"He's very sharp. He's very articulate when he speaks to me", Jackson said.
Sanders noted that Jackson is the only doctor that has examined Trump and is "the only credible source when it comes to diagnosing any health concerns".
The results were something the White House ― which had refused to say beforehand whether Trump would take a cognitive assessment ― was pleased to discuss, and Jackson spent almost a full hour taking questions about Trump's physical exam at Tuesday's daily briefing.
"He's more enthusiastic about the diet part than the exercise part, but we're gonna do both", said Jackson.
Even more perplexing for Colbert is that "despite all evidence, Donald Trump does have a heart".
According to Jackson, Trump weighs 239 pounds and is 6 feet, 3 inches tall. "I think a reasonable goal over the next year or so is to lose 10 to 15 pounds".
Aside from his weight, Trump's cardiac health is excellent for his age (Trump is the oldest President to ever assume office). Jackson acknowledged he had spoken with the president about "diet, exercise and weight loss", and said a nutritionist would be working with the president to change his eating habits.More news: UK firm fails, fate of Canadian workers, projects unknown
The doctor speculates that Trump requested the exam in an attempt to beat back the narrative of the past few weeks that he is mentally unfit for office. "He has incredible genes, I just assume".

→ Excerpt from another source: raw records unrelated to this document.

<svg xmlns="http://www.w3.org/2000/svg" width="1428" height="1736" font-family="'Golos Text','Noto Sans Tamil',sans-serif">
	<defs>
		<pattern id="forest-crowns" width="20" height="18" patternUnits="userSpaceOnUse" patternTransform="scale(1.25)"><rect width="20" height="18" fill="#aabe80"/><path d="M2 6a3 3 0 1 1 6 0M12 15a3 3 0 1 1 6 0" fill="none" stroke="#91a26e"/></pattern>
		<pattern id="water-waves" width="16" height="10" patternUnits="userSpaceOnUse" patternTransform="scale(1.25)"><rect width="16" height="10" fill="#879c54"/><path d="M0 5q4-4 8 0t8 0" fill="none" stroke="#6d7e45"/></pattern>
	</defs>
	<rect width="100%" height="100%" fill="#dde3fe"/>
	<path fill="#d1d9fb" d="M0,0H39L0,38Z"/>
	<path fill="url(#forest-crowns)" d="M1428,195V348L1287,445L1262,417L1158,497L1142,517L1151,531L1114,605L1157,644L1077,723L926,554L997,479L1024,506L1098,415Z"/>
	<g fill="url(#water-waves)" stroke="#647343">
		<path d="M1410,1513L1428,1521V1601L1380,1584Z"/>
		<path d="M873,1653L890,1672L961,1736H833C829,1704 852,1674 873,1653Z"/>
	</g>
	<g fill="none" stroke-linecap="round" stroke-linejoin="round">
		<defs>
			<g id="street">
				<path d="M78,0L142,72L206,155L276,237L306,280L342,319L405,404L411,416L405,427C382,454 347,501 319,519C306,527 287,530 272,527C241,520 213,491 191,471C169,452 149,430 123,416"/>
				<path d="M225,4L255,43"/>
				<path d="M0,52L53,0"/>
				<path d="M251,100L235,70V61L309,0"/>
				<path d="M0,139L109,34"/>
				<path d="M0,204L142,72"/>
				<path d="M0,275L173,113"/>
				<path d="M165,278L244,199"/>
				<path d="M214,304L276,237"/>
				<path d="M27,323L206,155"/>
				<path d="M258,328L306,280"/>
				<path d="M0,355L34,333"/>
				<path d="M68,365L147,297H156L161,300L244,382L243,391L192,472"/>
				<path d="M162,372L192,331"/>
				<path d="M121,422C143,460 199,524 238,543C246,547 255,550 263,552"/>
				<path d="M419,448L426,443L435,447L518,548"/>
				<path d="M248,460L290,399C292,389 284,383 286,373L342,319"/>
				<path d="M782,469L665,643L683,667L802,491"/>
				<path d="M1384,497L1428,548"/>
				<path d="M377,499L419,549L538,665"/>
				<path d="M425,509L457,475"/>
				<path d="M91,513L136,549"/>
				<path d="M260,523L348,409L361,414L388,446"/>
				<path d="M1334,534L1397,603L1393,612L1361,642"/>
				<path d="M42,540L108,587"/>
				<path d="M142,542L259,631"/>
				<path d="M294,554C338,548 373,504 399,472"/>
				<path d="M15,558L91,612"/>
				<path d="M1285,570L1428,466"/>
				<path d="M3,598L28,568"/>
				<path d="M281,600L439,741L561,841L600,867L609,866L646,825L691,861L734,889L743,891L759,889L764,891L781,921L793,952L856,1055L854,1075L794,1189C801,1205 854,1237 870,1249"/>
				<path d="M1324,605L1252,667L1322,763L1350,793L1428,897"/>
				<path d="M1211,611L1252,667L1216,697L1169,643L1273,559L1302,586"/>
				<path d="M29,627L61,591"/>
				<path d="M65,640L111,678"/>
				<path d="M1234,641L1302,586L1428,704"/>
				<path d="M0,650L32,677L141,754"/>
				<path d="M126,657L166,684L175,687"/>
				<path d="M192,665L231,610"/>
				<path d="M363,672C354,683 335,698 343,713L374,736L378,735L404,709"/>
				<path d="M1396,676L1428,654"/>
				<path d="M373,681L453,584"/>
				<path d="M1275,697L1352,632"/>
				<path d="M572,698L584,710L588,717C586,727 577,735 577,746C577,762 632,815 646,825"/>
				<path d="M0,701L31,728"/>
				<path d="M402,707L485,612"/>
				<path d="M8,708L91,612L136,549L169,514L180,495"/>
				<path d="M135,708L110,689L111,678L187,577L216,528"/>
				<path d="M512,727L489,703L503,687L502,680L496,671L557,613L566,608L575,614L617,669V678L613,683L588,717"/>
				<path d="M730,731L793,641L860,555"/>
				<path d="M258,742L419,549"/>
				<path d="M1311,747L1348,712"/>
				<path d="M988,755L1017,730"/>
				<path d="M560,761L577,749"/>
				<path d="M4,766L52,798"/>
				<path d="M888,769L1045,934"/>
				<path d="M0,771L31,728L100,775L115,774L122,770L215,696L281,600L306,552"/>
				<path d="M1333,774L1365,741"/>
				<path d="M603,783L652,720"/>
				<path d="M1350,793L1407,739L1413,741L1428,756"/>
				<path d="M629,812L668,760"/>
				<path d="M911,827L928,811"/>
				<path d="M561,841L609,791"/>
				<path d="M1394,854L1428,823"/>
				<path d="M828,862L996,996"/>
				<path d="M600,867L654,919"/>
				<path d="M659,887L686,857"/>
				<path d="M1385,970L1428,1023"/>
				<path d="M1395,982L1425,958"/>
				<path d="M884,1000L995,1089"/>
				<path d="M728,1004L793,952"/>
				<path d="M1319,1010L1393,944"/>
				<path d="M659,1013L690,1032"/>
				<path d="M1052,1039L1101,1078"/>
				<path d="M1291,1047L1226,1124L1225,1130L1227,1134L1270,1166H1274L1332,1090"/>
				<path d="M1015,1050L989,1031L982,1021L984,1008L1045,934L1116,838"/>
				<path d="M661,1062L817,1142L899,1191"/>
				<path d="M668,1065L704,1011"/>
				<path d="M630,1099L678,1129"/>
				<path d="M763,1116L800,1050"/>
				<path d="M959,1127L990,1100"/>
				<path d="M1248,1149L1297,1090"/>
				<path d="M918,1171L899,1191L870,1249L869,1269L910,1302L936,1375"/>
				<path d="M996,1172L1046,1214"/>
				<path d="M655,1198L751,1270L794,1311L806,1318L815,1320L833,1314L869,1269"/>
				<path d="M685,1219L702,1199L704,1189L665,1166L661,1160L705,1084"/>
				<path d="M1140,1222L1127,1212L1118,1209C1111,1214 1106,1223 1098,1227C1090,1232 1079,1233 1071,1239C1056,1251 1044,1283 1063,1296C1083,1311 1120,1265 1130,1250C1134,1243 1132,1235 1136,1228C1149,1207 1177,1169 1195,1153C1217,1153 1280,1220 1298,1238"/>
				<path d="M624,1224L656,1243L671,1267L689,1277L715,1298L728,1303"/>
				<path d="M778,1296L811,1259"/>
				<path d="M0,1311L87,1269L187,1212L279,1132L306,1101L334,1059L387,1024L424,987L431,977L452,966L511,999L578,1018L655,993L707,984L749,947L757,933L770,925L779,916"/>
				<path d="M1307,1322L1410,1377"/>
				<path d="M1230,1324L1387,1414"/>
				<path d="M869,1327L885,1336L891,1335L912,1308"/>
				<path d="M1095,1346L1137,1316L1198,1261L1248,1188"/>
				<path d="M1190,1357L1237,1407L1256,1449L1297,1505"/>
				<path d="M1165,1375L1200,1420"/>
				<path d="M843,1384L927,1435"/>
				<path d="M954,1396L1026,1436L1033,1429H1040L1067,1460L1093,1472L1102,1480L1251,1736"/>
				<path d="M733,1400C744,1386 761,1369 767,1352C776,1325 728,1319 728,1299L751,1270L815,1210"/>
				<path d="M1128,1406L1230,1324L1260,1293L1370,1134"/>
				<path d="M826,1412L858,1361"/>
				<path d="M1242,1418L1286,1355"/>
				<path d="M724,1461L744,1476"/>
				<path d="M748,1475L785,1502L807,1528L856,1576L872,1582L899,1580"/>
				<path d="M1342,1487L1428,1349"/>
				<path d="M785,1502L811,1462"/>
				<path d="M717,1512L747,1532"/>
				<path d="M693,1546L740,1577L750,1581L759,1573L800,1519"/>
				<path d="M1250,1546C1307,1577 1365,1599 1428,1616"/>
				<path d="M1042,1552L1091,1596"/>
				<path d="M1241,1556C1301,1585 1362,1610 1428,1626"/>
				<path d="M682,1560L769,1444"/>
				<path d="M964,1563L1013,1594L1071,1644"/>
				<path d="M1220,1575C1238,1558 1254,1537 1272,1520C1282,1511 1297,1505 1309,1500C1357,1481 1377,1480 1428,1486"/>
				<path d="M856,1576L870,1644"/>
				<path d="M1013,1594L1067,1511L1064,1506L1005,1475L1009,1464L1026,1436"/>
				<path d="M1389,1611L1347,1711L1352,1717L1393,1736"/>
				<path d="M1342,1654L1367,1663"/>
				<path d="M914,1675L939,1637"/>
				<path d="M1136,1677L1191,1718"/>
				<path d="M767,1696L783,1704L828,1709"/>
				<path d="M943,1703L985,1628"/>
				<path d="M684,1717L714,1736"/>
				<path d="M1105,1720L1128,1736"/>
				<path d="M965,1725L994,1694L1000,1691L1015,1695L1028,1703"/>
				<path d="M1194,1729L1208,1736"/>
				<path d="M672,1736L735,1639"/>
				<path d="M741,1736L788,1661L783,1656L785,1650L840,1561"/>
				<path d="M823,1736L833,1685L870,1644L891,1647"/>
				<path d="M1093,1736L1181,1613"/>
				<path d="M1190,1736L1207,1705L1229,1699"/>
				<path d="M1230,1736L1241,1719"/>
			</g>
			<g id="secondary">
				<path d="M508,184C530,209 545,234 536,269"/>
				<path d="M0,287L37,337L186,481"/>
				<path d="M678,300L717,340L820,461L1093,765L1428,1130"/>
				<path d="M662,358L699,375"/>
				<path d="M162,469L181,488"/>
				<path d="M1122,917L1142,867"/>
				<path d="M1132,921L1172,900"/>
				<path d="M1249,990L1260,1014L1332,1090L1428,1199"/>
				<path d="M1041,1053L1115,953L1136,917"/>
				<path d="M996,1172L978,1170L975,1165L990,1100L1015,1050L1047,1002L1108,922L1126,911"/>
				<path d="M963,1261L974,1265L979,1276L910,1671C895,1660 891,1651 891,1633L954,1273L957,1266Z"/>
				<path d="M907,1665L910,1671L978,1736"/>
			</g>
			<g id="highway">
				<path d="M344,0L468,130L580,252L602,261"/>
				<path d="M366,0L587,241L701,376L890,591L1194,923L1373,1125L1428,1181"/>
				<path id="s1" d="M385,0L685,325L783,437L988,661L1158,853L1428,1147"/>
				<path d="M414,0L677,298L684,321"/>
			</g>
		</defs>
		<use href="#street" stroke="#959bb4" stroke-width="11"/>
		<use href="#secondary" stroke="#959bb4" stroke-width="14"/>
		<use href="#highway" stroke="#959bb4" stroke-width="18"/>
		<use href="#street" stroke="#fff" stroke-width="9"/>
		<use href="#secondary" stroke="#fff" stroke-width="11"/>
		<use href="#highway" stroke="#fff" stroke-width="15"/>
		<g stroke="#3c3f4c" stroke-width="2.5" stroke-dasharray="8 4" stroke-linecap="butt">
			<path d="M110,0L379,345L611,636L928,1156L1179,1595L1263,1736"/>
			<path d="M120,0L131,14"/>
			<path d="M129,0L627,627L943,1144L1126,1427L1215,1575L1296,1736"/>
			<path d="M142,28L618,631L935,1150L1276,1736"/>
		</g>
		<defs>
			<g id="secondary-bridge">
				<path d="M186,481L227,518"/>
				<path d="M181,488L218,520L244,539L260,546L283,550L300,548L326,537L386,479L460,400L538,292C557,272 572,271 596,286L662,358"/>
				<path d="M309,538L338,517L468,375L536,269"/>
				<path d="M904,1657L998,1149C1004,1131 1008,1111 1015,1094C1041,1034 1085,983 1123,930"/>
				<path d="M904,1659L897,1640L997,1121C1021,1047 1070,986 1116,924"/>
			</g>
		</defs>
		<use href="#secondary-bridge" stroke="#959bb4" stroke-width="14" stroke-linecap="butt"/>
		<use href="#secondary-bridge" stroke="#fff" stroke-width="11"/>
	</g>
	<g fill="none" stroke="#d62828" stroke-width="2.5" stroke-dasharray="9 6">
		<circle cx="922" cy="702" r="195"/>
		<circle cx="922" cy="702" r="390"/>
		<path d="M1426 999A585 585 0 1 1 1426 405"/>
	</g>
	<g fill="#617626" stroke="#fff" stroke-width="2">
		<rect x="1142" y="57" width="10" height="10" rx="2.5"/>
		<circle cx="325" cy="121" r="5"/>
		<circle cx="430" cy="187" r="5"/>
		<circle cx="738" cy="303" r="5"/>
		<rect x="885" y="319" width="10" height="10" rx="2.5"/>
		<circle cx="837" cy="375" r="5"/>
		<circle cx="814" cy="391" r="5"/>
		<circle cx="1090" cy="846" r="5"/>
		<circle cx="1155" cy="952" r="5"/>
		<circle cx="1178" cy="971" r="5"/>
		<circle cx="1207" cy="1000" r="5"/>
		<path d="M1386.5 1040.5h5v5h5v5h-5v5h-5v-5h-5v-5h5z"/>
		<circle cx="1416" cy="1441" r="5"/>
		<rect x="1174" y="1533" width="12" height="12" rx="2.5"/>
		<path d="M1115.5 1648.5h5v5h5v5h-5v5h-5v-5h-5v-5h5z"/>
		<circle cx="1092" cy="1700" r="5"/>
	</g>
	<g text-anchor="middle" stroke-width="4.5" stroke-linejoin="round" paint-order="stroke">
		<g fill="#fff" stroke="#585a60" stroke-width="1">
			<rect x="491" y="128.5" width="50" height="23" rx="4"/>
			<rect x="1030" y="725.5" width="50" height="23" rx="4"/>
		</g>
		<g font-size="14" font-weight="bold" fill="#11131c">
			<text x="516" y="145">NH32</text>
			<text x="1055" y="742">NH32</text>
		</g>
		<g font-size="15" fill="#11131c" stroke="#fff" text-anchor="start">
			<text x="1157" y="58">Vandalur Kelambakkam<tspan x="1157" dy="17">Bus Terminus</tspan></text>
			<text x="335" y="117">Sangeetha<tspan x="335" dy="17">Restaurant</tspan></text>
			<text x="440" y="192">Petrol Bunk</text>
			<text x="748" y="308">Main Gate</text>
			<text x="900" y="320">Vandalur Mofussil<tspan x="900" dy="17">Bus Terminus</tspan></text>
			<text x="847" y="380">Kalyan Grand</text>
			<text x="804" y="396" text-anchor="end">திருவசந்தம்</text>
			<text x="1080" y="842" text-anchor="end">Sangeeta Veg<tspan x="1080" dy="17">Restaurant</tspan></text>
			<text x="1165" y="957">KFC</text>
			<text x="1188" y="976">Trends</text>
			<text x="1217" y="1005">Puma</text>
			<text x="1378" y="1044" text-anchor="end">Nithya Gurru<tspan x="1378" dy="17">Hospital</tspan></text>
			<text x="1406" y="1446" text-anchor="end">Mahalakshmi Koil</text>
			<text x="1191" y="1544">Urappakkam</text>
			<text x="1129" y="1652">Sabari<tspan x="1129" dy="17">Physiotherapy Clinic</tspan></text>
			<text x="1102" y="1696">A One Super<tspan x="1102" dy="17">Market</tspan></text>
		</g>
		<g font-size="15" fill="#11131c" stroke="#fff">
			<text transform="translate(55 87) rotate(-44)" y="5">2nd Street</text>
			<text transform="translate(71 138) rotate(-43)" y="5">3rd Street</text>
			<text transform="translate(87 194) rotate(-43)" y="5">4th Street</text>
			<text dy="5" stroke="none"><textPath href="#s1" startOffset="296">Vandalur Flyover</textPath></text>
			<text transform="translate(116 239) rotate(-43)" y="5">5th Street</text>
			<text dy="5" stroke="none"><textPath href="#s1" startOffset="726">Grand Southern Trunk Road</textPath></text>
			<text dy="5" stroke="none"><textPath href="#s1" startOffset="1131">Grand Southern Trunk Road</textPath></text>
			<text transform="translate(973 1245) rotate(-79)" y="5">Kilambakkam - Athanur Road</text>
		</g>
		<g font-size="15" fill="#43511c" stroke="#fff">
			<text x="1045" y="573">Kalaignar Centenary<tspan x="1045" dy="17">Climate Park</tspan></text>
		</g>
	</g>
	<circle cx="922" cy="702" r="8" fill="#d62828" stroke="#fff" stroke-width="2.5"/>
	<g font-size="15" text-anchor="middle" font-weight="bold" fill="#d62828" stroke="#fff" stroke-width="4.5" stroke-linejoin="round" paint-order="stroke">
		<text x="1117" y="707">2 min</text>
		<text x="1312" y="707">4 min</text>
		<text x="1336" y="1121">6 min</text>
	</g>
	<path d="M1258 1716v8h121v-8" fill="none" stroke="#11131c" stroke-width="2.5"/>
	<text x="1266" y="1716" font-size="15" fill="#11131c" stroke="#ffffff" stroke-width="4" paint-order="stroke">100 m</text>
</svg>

"It's called genetics", Jackson said.
"You said he doesn't drink and he doesn't smoke and other than the diet issue-did you address drug addiction?" the reporter asked.
The test, created in 1996 by neurologist Ziad Nasreddine in Montreal, isn't a psychiatric exam, Dr. Jackson acknowledged, and it isn't meant to screen for mental health issues beyond cognitive troubles.
On The Daily Show that night, Noah launched into a monologue about the physical examination and joked that maybe we were all wrong about Trump's personal doctor, Dr. Harold Bornstein.
The public report from Trump's upcoming exam was also likely to be short and sweet, said George Annas, head of the Center for Health Law, Ethics and Human Rights at Boston University School of Public Health.
Cognitive testing looks for signs of mild cognitive impairment and/or Alzheimer's disease.
'The people that do the food at the White House are extraordinary, but I think they can maybe make the portions a little bit smaller and maybe we'll cut out some of the more fattening ingredients, ' he said.